両書は、前回述べたアカデミアの空白の存在を指し示しています。私の関心領域は彌太郎からシェイクスピアまで出鱈目のようですが、空白域の探検という点で共通してもいます。ただし、空白域を意図的に捜したことは一度もなく、関心を抱いて探究をする内に各所で未踏の場所に至ったのです。偏頗も度が過ぎています。ただし、興味が満たされれば「素人」の分を超えて何か言ったりはしません。それにしても、空白域はなぜ様々な学問分野に存在するのでしょうか?
やや古い認識かもしれませんが、医学において癌が、国文学では源氏物語に多大なリソースが割かれるというように、学問において研究者の質・量、業績に偏りがあることは周知です。しかし、空白の領域はこうした偏り以上のものなのです。彌太郎の研究が空白なのは、医学なら偏頭痛の病態が全く知られていない、とか、文学なら西行について誰も研究していないといった(あり得ない)欠落に例えることができるかもしれません。
なぜ、こんなことが起こるのか、事情は様々でしょう。空白域の研究は実績として評価されにくく、さらに過疎化するといった負の循環はありそうです。「シェイクスピアはドン・キホーテをどう読んだか?」に関して言えば、日本の学会では「二重の欺瞞」がシェイクスピアの真作なのか関心を抱いた人が殆どいなかったらしく、太田一昭先生のもの以外、日本語論文を入手できませんでした。

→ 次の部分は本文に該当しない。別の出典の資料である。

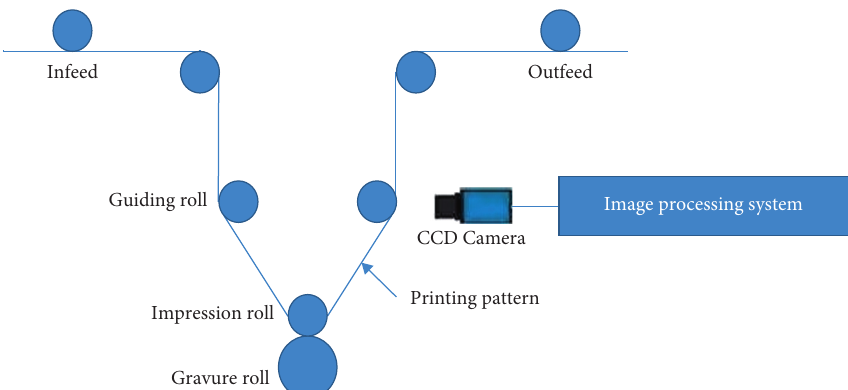
Figure 2: The diagram of defect detection system using machine vision for gravure printing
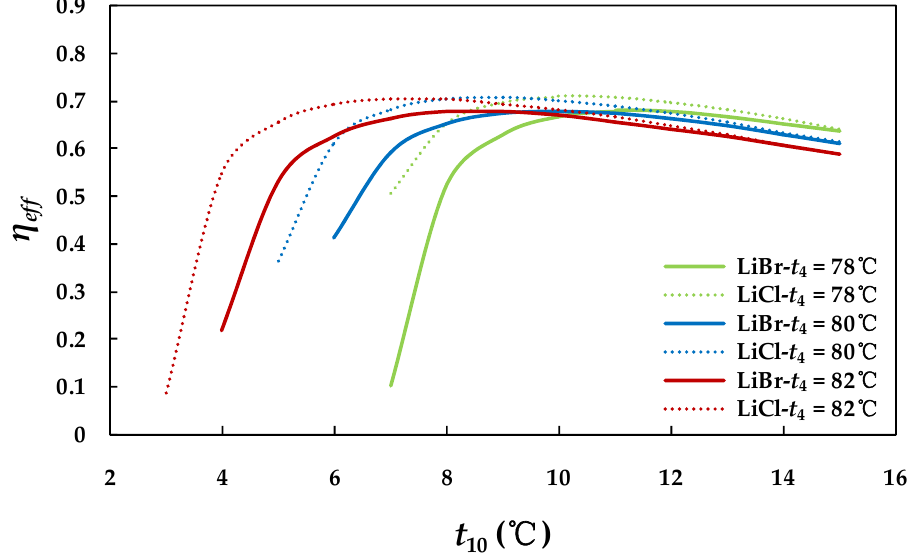
Figure 10. Evaporator temperature impact on the efficiency ratio of absorption system under various generator temperature levels (78 °C, 80 °C, and 82 °C) for the two working pairs (t 1 = t 8 = 40 °C, ε = 0.7).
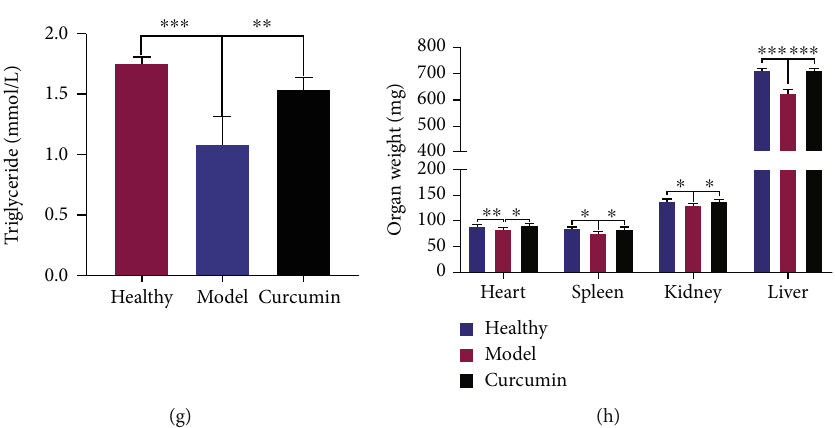
Figure 3: Curcumin alleviates the weight and organ loss and improved malnutrition in tumor-bearing mice. (a) Body weight change curves of the three groups during the 4-week intervention period. (b) Statistical analysis of the terminal body weight of three groups of mice. (c) Statistical analysis of the food intake of the 3 groups of mice during the 4-week observation period. (d – g) Statistical analysis of serum total protein, albumin, cholesterol, and triglyceride of mice in the healthy group, the model group, and the curcumin group at the end of the experiment. (h) Statistical analysis of the weight of the main organs of the three groups of mice at the end of the experiment. n = 8 /group. NS: not signi fi cant; ∗ p < 0 : 05 , ∗∗ p < 0 : 01 , ∗∗∗ p < 0 : 001 , and ∗∗∗∗ p < 0 : 0001 by t -test, compared to the model group. Data was shown as mean ± standard errorsof the mean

英語圏では、真偽問題を探るシェイクスピア学者たちのドン・キホーテへの関心が薄く、大事な論点がイギリスとスペインとを隔てる溝に落っこちてしまっています。で、極東の「ド素人」が、カルデニオ-ハムレット論という「新説」を持ち出す余地が生まれたのでした。比較文学にありがちな罠にかかった……のは私の方かもしれませんが。
前にクセノポン『アナバシス』を扱った時、戦争と女性をめぐる包括的な歴史研究が必要だと記しました。他にヘロドトスや旧約聖書からも、従軍売春婦や敗者側の女性が「戦利品」となる例をあげて。この方面で、大きな歴史的な視野からの研究は行われていないようです。将来もこの空白はなかなか埋められないはずです。東アジアでは、こうした研究は旧日本軍や「過去を反省しない日本」への批判を相対化するので忌避されるでしょう。戦勝国や中立的な国は、罪科のとばっちりがいやで、黙るのが上策と心得ています。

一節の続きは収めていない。